/---
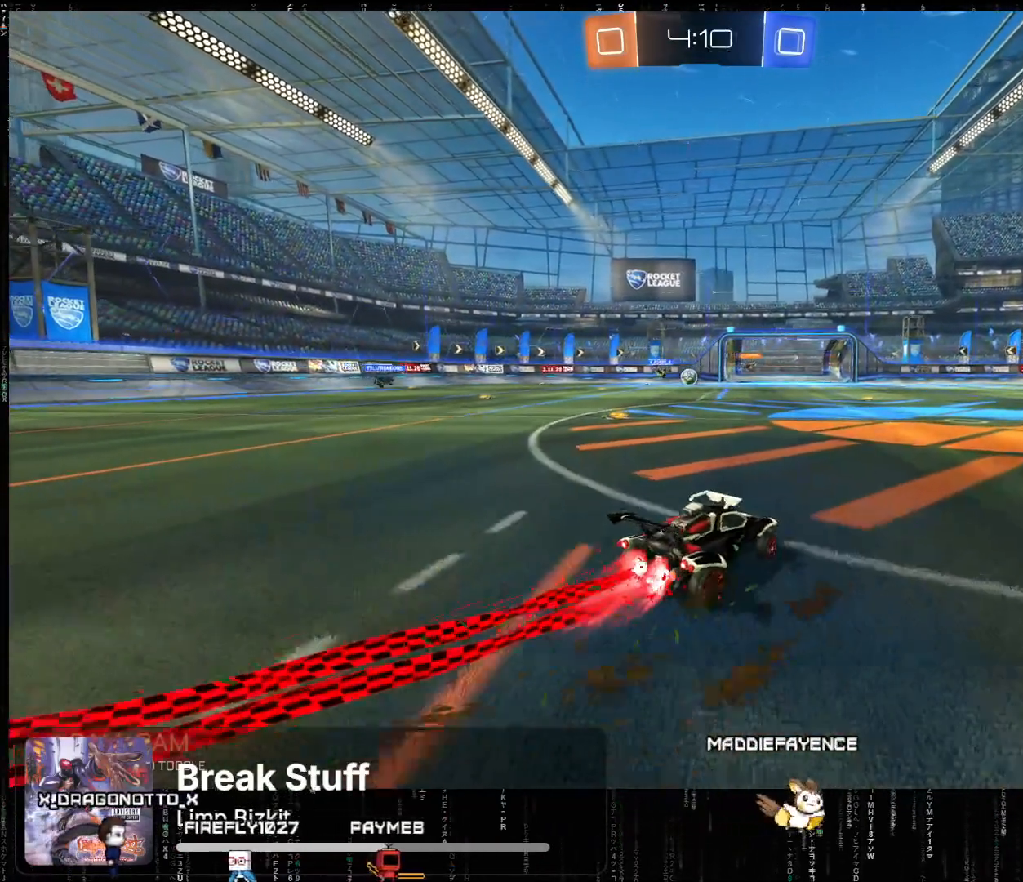
{"buttons": ["B", "R2"], "left_stick": "down-left", "events": [[283, "A", "up"], [450, "B", "down"]]}
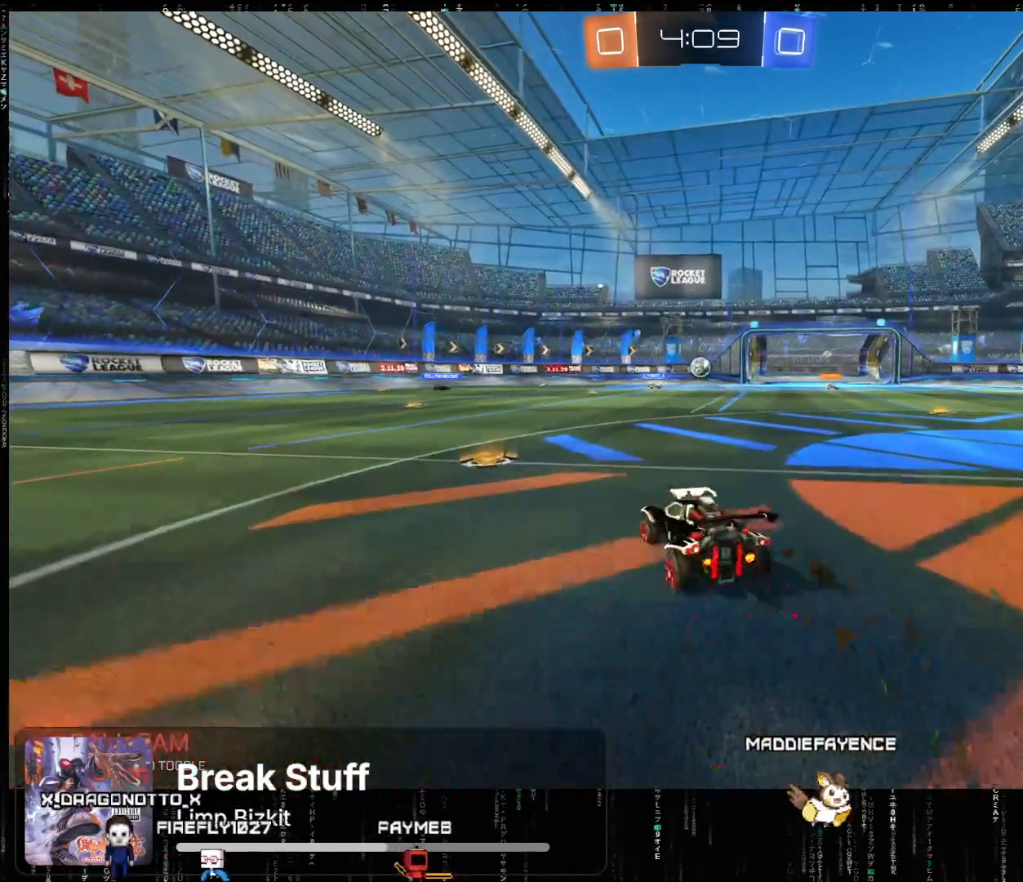
{"buttons": ["B", "R2"], "left_stick": "down-left", "events": [[117, "B", "up"], [450, "B", "down"]]}
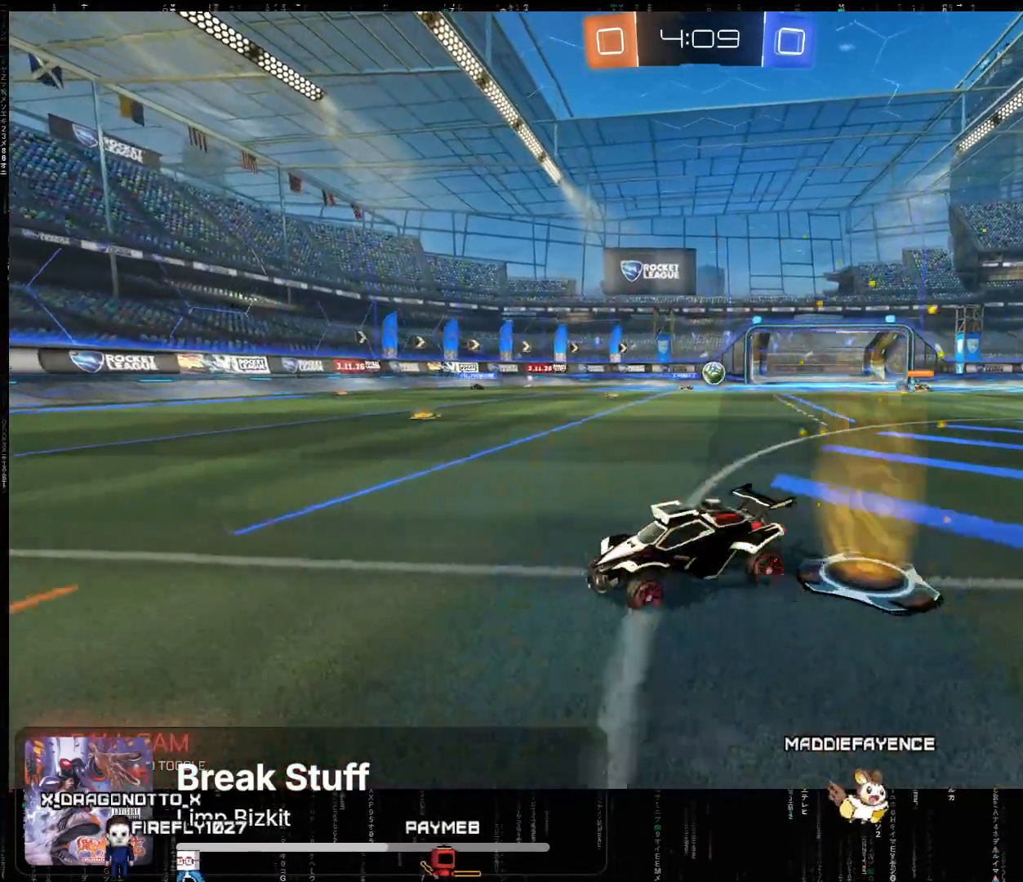
{"buttons": ["R2"], "left_stick": "down-left", "events": [[100, "B", "up"], [383, "B", "down"], [483, "B", "up"]]}
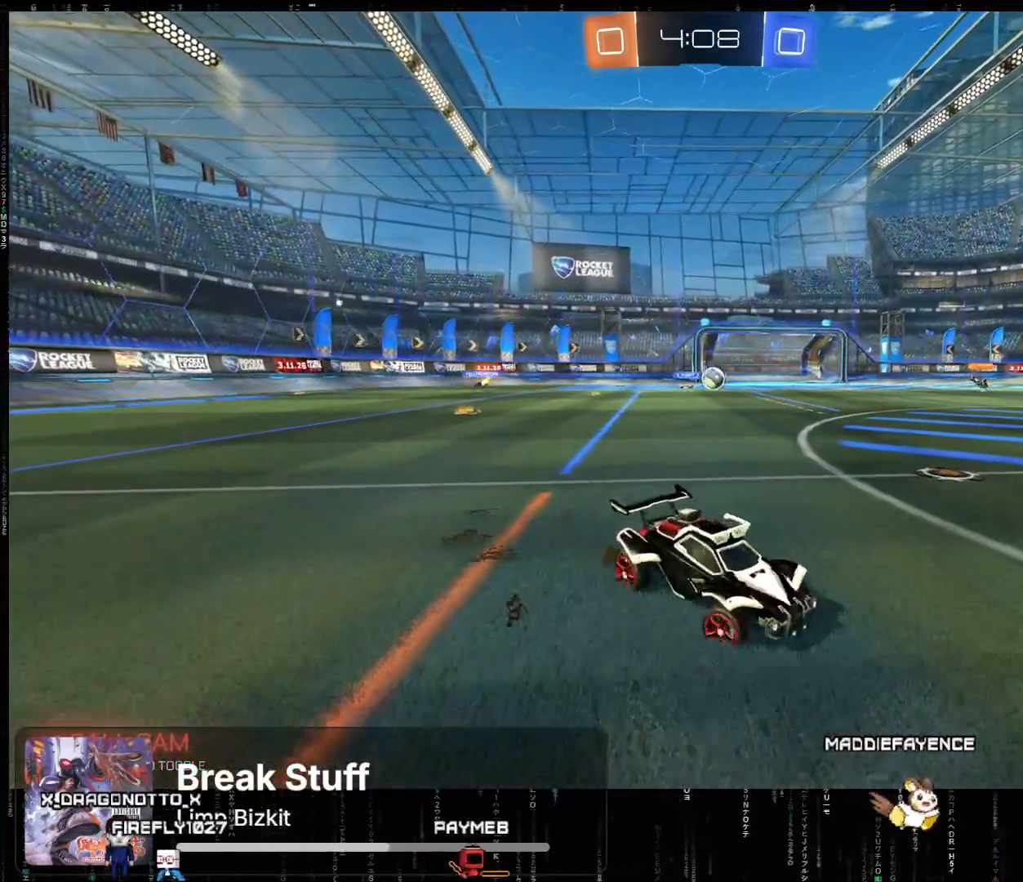
{"buttons": ["A", "R2"], "left_stick": "down-left", "events": [[133, "A", "down"]]}
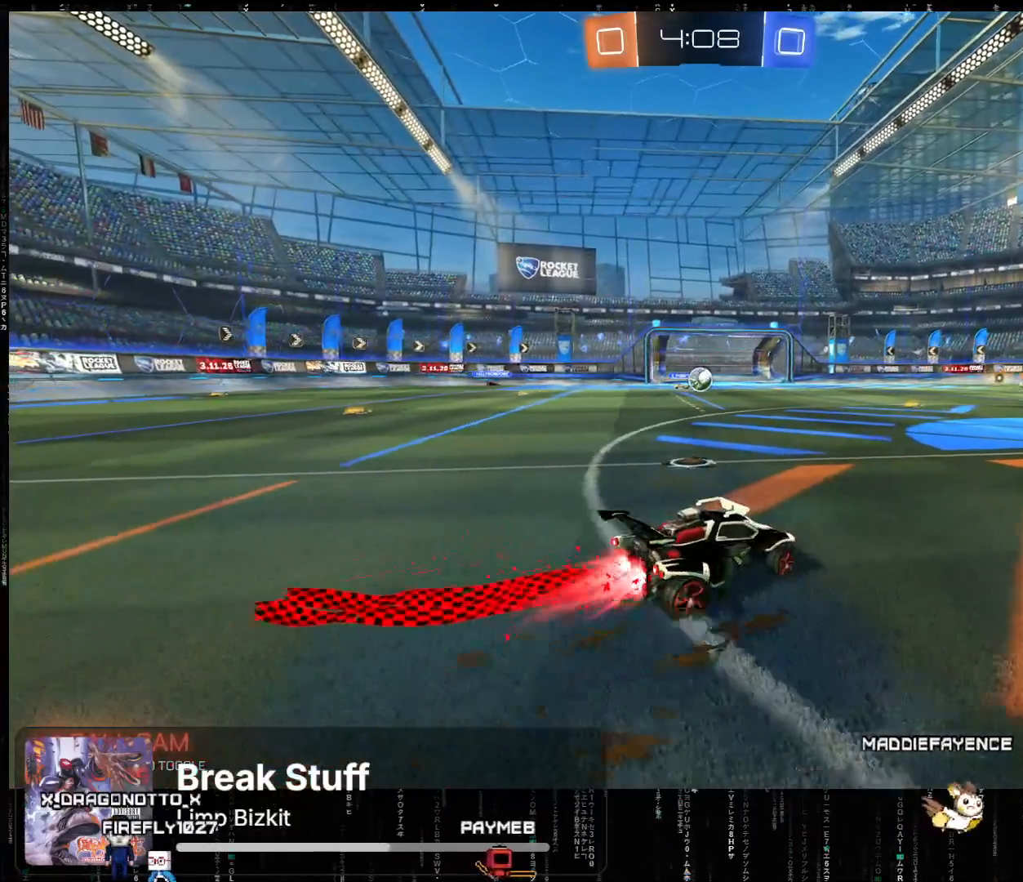
{"buttons": ["A", "R2"], "left_stick": "center", "events": [[233, "left_stick", "center"]]}
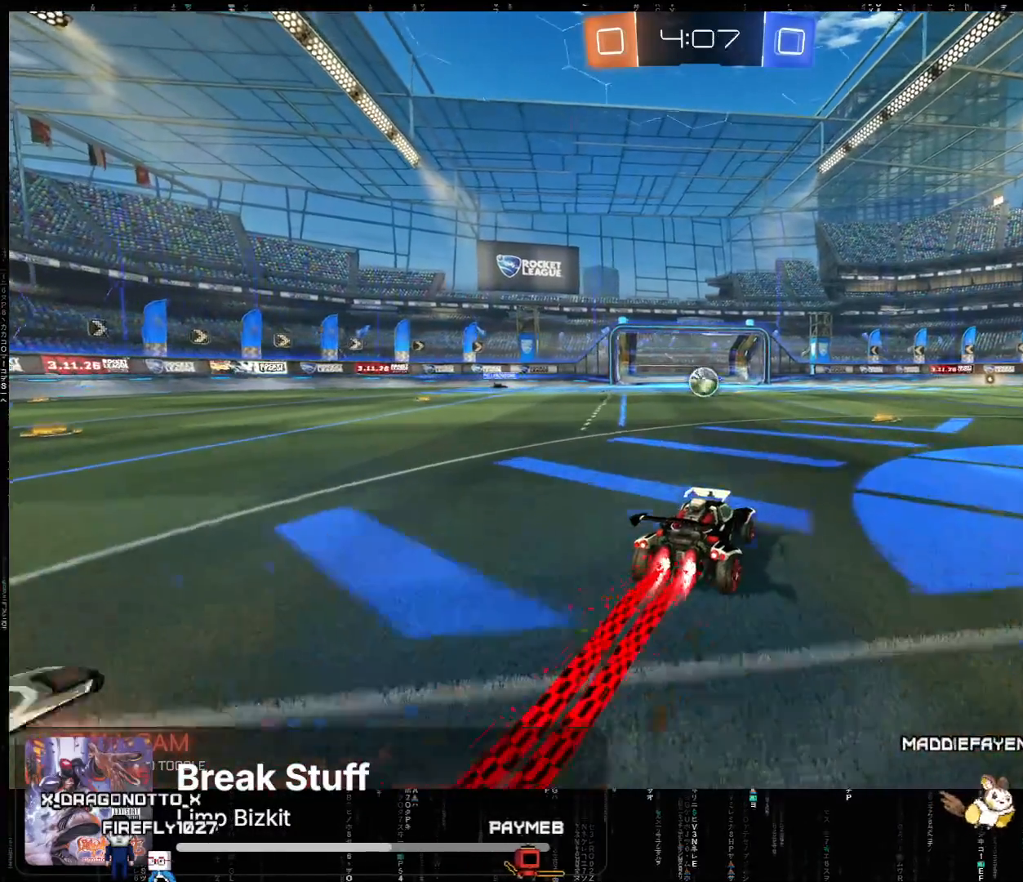
{"buttons": ["A", "R2"], "left_stick": "left", "events": [[350, "X", "down"], [433, "left_stick", "left"], [483, "X", "up"]]}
\---
Return all material verbatim, pictures omitted.

### Task solution
{"buttons": ["B", "R2"], "left_stick": "down-left", "events": [[283, "A", "up"], [450, "B", "down"]]}
{"buttons": ["B", "R2"], "left_stick": "down-left", "events": [[117, "B", "up"], [450, "B", "down"]]}
{"buttons": ["R2"], "left_stick": "down-left", "events": [[100, "B", "up"], [383, "B", "down"], [483, "B", "up"]]}
{"buttons": ["A", "R2"], "left_stick": "down-left", "events": [[133, "A", "down"]]}
{"buttons": ["A", "R2"], "left_stick": "center", "events": [[233, "left_stick", "center"]]}
{"buttons": ["A", "R2"], "left_stick": "left", "events": [[350, "X", "down"], [433, "left_stick", "left"], [483, "X", "up"]]}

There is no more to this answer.